» **Written task**
Scan the listing for the word "trực", and copy out each line where it is found.

================================

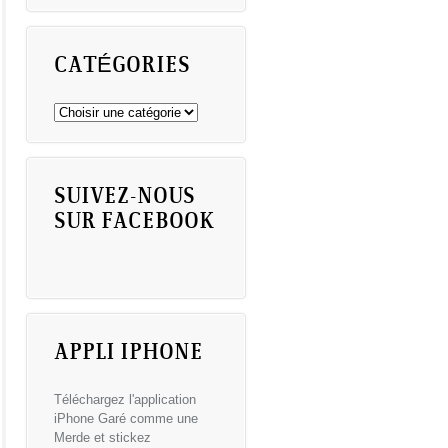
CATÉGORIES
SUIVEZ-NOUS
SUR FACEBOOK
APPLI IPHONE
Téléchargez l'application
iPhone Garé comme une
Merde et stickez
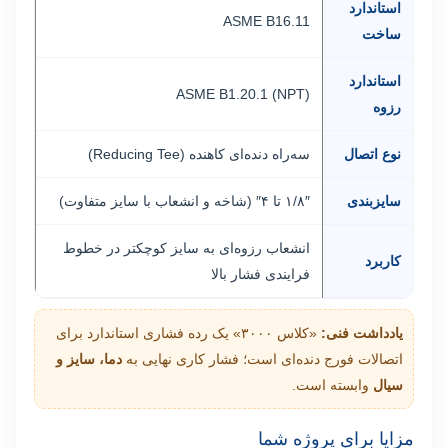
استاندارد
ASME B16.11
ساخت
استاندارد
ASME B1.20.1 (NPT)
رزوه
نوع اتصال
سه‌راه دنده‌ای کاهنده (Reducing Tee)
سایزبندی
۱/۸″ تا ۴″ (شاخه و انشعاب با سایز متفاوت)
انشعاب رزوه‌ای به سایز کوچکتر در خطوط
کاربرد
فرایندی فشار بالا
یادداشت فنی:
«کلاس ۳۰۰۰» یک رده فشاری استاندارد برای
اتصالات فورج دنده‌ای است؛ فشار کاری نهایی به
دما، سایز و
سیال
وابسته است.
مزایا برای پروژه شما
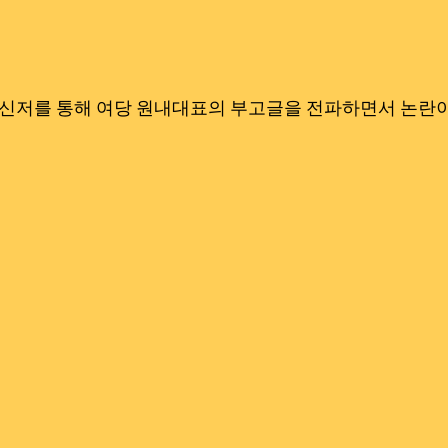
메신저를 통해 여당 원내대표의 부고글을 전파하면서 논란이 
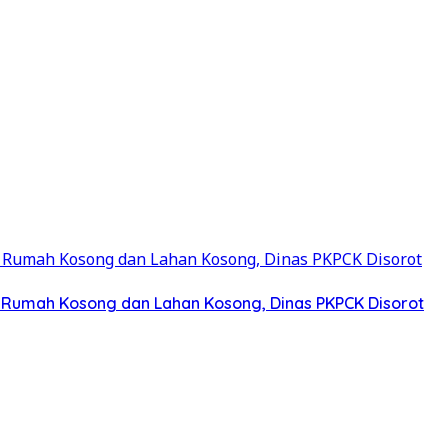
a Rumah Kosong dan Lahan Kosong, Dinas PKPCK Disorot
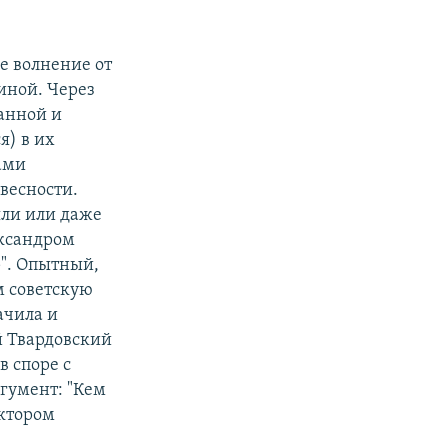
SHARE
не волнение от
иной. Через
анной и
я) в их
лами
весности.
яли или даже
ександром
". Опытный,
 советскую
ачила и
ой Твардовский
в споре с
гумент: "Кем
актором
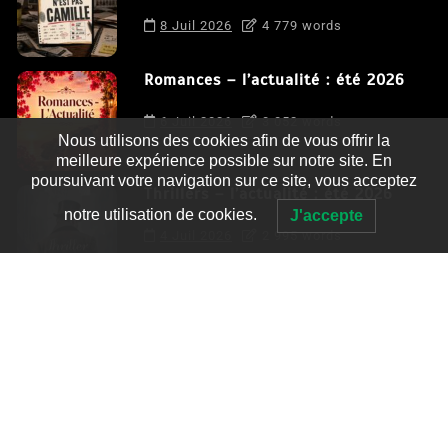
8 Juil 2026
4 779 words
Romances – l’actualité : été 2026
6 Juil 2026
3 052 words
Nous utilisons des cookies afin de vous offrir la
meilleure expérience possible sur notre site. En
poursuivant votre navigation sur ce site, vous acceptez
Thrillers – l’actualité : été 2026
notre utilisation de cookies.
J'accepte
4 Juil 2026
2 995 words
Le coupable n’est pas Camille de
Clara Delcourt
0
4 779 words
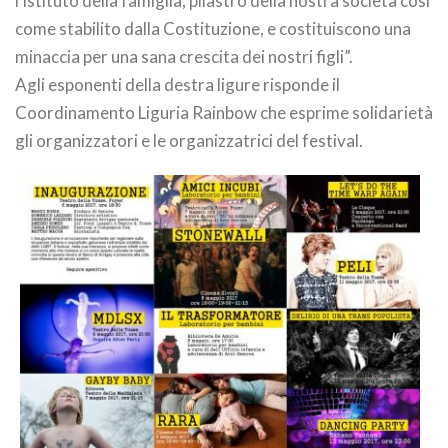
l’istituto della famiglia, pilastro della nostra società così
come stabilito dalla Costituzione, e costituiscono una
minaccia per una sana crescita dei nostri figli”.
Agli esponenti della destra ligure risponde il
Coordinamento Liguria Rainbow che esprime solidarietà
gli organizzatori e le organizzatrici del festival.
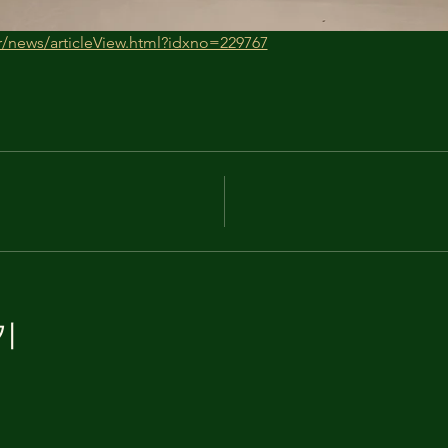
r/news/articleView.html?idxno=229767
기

================================

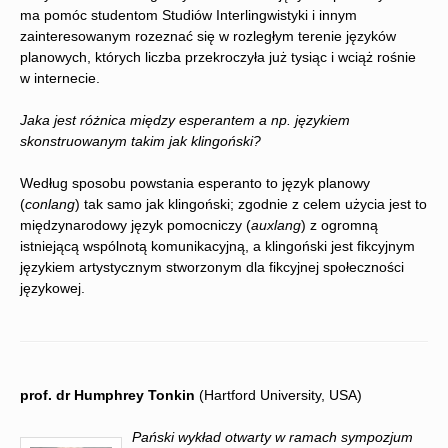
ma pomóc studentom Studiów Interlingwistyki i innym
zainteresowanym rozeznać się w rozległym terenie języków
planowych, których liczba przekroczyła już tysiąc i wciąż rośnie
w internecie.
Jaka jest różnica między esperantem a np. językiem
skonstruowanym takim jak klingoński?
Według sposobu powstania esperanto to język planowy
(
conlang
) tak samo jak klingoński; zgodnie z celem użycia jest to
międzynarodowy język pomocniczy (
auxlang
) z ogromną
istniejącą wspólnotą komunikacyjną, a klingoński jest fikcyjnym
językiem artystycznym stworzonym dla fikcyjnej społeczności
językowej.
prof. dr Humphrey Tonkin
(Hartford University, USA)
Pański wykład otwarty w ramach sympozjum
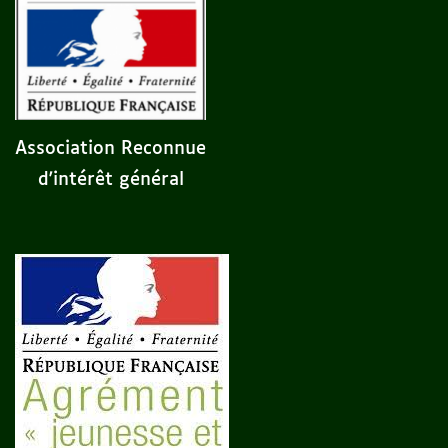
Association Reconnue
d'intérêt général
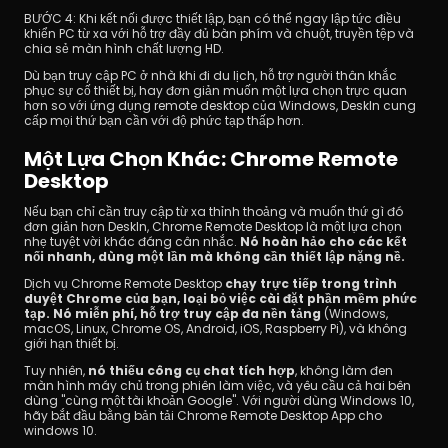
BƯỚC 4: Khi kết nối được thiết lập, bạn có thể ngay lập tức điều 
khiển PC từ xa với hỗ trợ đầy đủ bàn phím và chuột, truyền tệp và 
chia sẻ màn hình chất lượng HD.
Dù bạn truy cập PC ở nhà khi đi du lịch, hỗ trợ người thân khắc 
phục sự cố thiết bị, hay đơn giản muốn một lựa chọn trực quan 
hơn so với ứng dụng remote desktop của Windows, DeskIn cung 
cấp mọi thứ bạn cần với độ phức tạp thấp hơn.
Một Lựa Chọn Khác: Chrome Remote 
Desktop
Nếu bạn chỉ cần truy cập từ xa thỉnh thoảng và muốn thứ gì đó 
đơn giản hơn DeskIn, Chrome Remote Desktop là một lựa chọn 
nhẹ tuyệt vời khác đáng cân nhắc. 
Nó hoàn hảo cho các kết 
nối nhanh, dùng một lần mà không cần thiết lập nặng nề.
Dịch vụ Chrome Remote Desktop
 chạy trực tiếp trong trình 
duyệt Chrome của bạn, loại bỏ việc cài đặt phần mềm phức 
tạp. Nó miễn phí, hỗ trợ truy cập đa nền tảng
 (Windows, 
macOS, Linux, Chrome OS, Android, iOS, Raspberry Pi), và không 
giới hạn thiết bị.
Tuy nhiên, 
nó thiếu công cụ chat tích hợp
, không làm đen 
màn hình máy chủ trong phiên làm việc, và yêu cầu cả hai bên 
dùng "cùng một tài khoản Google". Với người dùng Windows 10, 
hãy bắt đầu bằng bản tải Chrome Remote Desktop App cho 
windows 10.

================================

» **The completed task**
phục sự cố thiết bị, hay đơn giản muốn một lựa chọn trực quan 
 chạy trực tiếp trong trình 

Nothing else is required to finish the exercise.